L'intérêt de lire Murakami Ryû est qu'il est un des rares auteurs contemporains nippons à critiquer aussi durement et systématiquement la société japonaise, vue comme une nation ultramatérialisée où les individus se font broyer par la solitude, la perte de valeurs et la folie, livrés à eux même au sein d'une société japonaise déshumanisée, en déliquescence. Une des illustrations de cette sombre vision du Japon dépeint par Murakami dans ses romans réside chez l'auteur dans la description des relations sexuelles entre individus qui sont un exemple édifiant des relations dénaturées entre individus. Les personnes n'entretiennent plus que des relations vidées de tout contenu sentimental, souvent même de tout sens, qui sont plus le résultat du hasard et de l'obligation d'un échange pour rompre une solitude croissante que de la volonté de découvrir l'autre. En dépit de la densité du tissu urbain, les individus s'isolent les uns des autres.
Ainsi dans love & pop, les jeunes filles n'ont pour seul centre d'intérêt que de dépenser leurs yens pour des articles de mode, même leur relations entre elles semblent plus basées sur des expériences personnelles et un besoin d'agir en bande que sur une amitié solide. le personnage principal, Hiromi, a un petit copain, mais celui-ci semble être plus un passe-temps qu'un véritable amour...
Plus troublant encore, Hiromi et ses amies ne semblent avoir aucun problème à se vendre à de parfaits inconnus, pour acquérir des biens matériels. Et les clients ne semblent avoir eux aussi aucun problème à s'attaquer aux lycéennes et à abuser de jeunes filles de 16 ans... C'est donc le tableau inquiétant d'une société japonaise livrée au matérialisme effréné et à l'immoralité que Murakami fait dans Love & pop.
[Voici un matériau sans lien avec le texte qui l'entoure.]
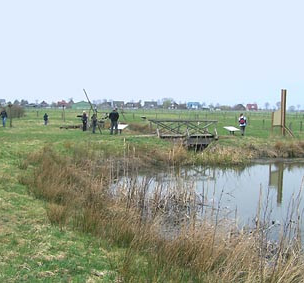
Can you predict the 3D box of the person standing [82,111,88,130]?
[{"bbox_3d":[-4.998,-1.493,30.800,0.480,1.520,0.360,2,5,18],"label":"person standing"}]

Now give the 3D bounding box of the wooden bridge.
[{"bbox_3d":[2.070,-0.491,27.500,4.200,1.750,1.800,-1,5,-18],"label":"wooden bridge"}]

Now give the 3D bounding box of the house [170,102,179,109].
[{"bbox_3d":[21.220,-34.338,400.000,9.800,7.100,10.000,1,5,0],"label":"house"}]

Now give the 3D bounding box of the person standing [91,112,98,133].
[{"bbox_3d":[-3.979,-1.211,28.700,0.440,1.370,0.360,3,5,21],"label":"person standing"}]

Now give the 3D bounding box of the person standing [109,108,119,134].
[{"bbox_3d":[-2.496,-1.331,27.600,0.560,1.760,0.380,1,5,0],"label":"person standing"}]

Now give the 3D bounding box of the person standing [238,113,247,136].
[{"bbox_3d":[6.299,-1.146,28.800,0.530,1.570,0.420,1,5,0],"label":"person standing"}]

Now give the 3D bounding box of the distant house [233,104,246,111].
[{"bbox_3d":[84.398,-32.602,400.000,11.300,6.300,9.500,1,5,0],"label":"distant house"}]

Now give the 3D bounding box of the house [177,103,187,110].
[{"bbox_3d":[29.901,-33.373,400.000,8.500,5.600,8.000,1,5,0],"label":"house"}]

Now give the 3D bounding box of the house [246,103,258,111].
[{"bbox_3d":[96.648,-32.505,400.000,11.000,6.600,9.000,0,5,-6],"label":"house"}]

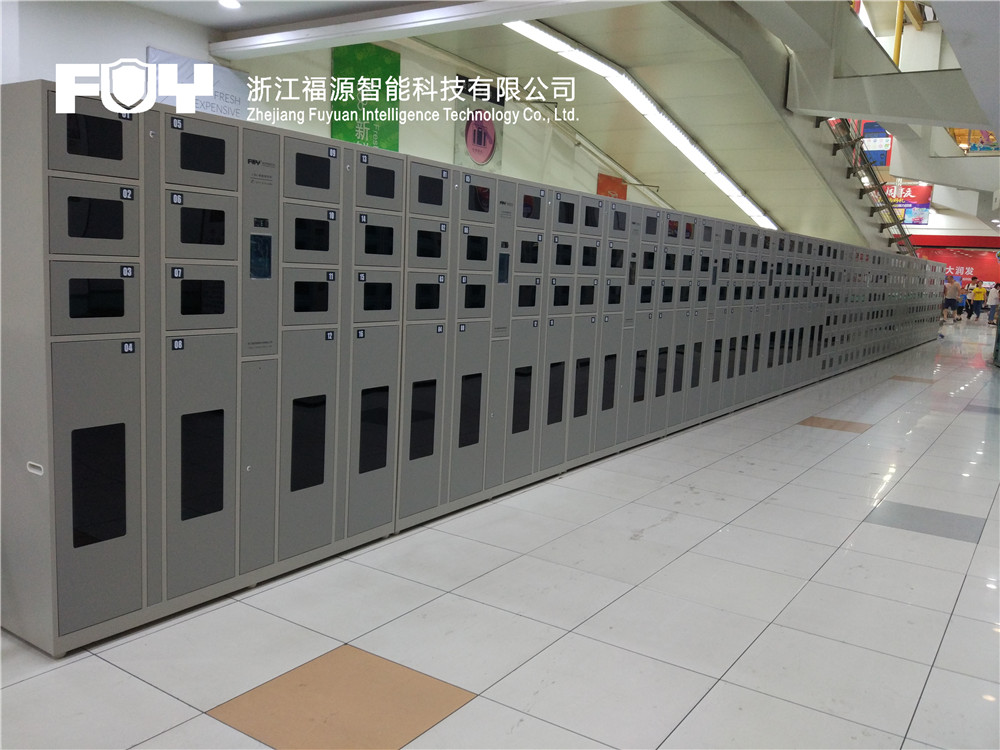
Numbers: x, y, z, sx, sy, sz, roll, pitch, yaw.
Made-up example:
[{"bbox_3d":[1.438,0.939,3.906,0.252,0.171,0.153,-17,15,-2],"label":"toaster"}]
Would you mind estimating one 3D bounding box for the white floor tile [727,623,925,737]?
[{"bbox_3d":[1.174,1.077,2.879,0.600,0.012,0.600,8,9,34],"label":"white floor tile"}]

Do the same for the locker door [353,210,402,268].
[{"bbox_3d":[-0.587,-0.646,3.885,0.020,0.248,0.321,7,9,34],"label":"locker door"}]

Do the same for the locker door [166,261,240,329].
[{"bbox_3d":[-1.132,-0.294,3.074,0.025,0.243,0.316,7,9,34],"label":"locker door"}]

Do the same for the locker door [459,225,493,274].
[{"bbox_3d":[-0.130,-0.689,4.406,0.020,0.239,0.318,8,9,34],"label":"locker door"}]

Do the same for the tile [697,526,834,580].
[{"bbox_3d":[1.386,0.917,4.220,0.600,0.012,0.600,7,9,34],"label":"tile"}]

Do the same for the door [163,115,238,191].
[{"bbox_3d":[-1.126,-0.827,3.041,0.030,0.246,0.314,8,9,34],"label":"door"}]

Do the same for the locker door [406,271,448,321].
[{"bbox_3d":[-0.374,-0.398,4.099,0.020,0.239,0.313,8,9,34],"label":"locker door"}]

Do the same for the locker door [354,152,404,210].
[{"bbox_3d":[-0.567,-0.899,3.794,0.020,0.245,0.314,7,9,34],"label":"locker door"}]

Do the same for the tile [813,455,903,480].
[{"bbox_3d":[2.746,0.712,6.143,0.600,0.012,0.600,7,9,34],"label":"tile"}]

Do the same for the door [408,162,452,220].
[{"bbox_3d":[-0.354,-0.929,4.093,0.025,0.243,0.318,7,9,34],"label":"door"}]

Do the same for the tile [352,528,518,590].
[{"bbox_3d":[-0.302,0.883,3.895,0.600,0.010,0.600,7,9,34],"label":"tile"}]

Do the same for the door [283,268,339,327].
[{"bbox_3d":[-0.826,-0.339,3.517,0.025,0.243,0.318,7,9,34],"label":"door"}]

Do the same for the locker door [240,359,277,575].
[{"bbox_3d":[-0.996,0.376,3.323,0.020,0.873,0.182,8,9,34],"label":"locker door"}]

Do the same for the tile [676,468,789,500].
[{"bbox_3d":[1.566,0.742,5.521,0.600,0.012,0.600,7,9,34],"label":"tile"}]

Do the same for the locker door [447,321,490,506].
[{"bbox_3d":[-0.169,0.197,4.522,0.020,0.990,0.318,8,9,34],"label":"locker door"}]

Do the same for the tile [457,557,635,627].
[{"bbox_3d":[0.203,0.948,3.566,0.600,0.012,0.600,7,9,34],"label":"tile"}]

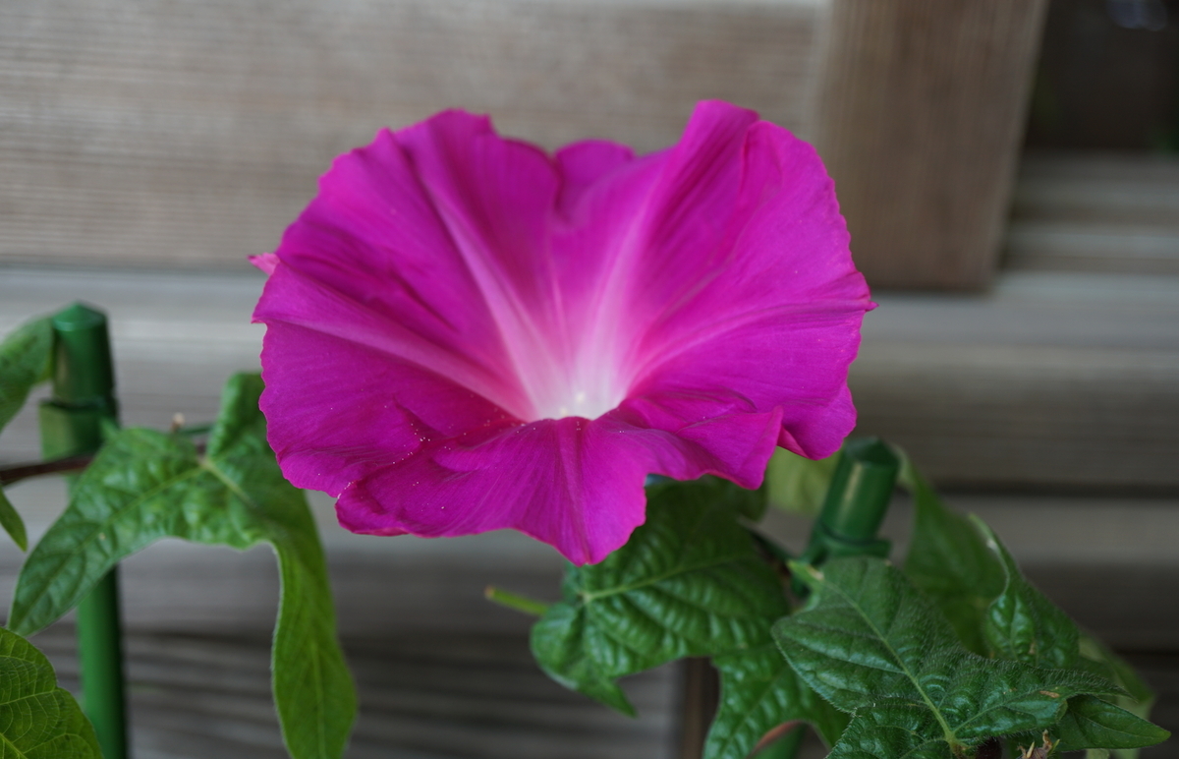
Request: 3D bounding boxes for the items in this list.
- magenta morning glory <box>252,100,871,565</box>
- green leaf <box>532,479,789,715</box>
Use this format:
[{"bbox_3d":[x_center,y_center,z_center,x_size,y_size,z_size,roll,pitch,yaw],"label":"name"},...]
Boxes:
[{"bbox_3d":[-0.004,0.002,0.294,0.118,0.055,0.108,-2,49,3],"label":"magenta morning glory"},{"bbox_3d":[0.015,0.044,0.297,0.052,0.018,0.050,-13,61,-7],"label":"green leaf"}]

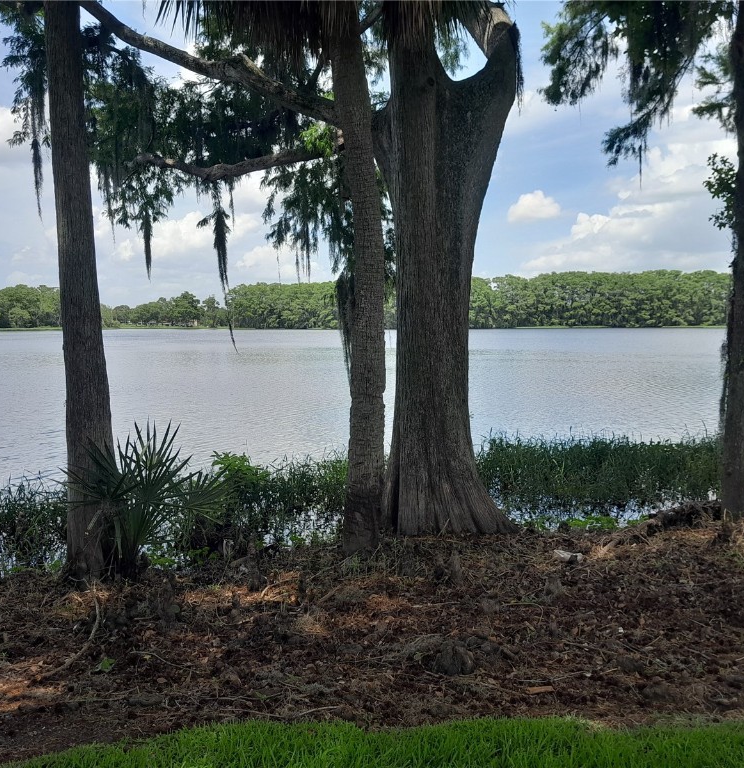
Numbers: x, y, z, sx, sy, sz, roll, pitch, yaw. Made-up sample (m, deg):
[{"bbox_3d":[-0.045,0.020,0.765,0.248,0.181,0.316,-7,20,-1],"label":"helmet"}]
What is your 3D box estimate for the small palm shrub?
[{"bbox_3d":[-1.779,0.903,6.300,1.280,1.200,1.150,0,4,0],"label":"small palm shrub"}]

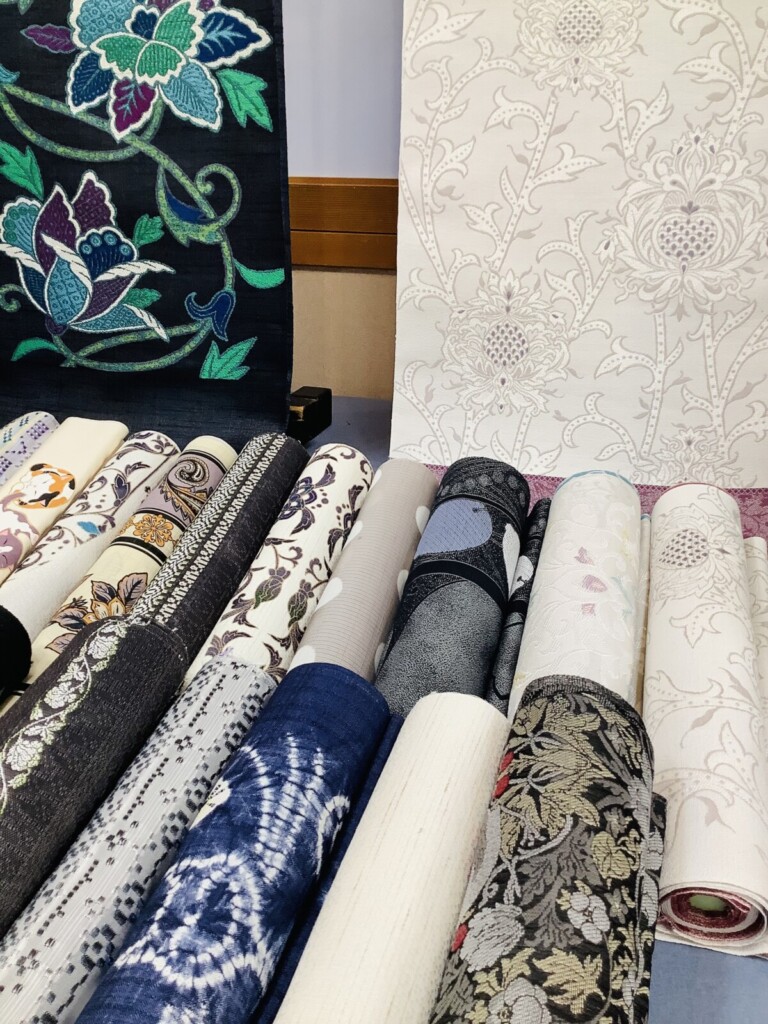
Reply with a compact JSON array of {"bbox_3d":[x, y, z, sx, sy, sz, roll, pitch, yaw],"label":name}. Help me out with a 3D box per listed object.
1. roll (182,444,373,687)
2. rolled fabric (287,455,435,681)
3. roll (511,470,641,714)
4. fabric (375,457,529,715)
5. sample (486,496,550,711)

Toutefois, ce qui fait de Love & Pop un roman particulier dans l'oeuvre de l'auteur est le fait que celui semble vouloir donner quelques sources d'espoir au lecteur. D'habitude le romancier dresse juste un tableau sombre de la société japonaise et laisse un personnage principal e naguère si ce n'est détruit. Ce n'est pas le cas dans Love & pop. En effet, même si on est navré de voir cette bécasse d'Hiromi sombrer dans les joies de l'hyperconsommation, avoir la bêtise d'accepter des rendez vous dangereux et glauques avec des inconnus pour s'acheter une bague puis finalement subir fort logiquement des attouchements sexuels et des violences, le dialogue qu'elle a à la fin de ce roman avec un personnage ainsi que ses réflexions semblent lui dessiller les yeux sur la bêtise de son comportement : même si elle ne comprend pas tout, elle parvient à la vérité salutaire que les plaisirs matériels ne doivent pas être assouvis au mépris de son bien être personnel.
NB : je tiens à mettre en garde ceux qui me lisent : il s'agit là uniquement d'une interprétation personnelle de ma part.

Toutefois, ce qui m'a déçu dans ce roman, c'est sa pauvreté stylistique. On ne trouve ici dans ce roman rien des atmosphères qui mettent d'habitude si mal à l'aise le lecteur, avec un mélange de violence et de psychologie. Pas trace non plus des digressions incongrues et si intéressantes des personnages. Peut être pour accentuer leur côté niais, Murakami ne semble pas avoir aussi bien que d'habitude construit ses personnages principaux. Quant un personnages secondaires, ils font un peu lisses...
La seule chose intéressante de ce roman est le fait que parfois l'action s'interrompt, remplacée par un flot de paroles, messages téléphoniques et publicités. Cela est intéressant dans la mesure ou le lecteur en ressent une impression d'étouffement qui illustre la pesanteur de ce Japon de la surconsommation. Mais lire dix pages de messages téléphoniques peut être un peu lassant...

Un roman de l'auteur en demi teinte, qui si il aborde un aspect du Japon intéressant et méconnu et dénonce de manière efficace les problèmes de la société japonaise, ne parvient pas à garder un rythme soutenu tout au long du livre. Au final, un Murakami Ryû plaisant, sans plus.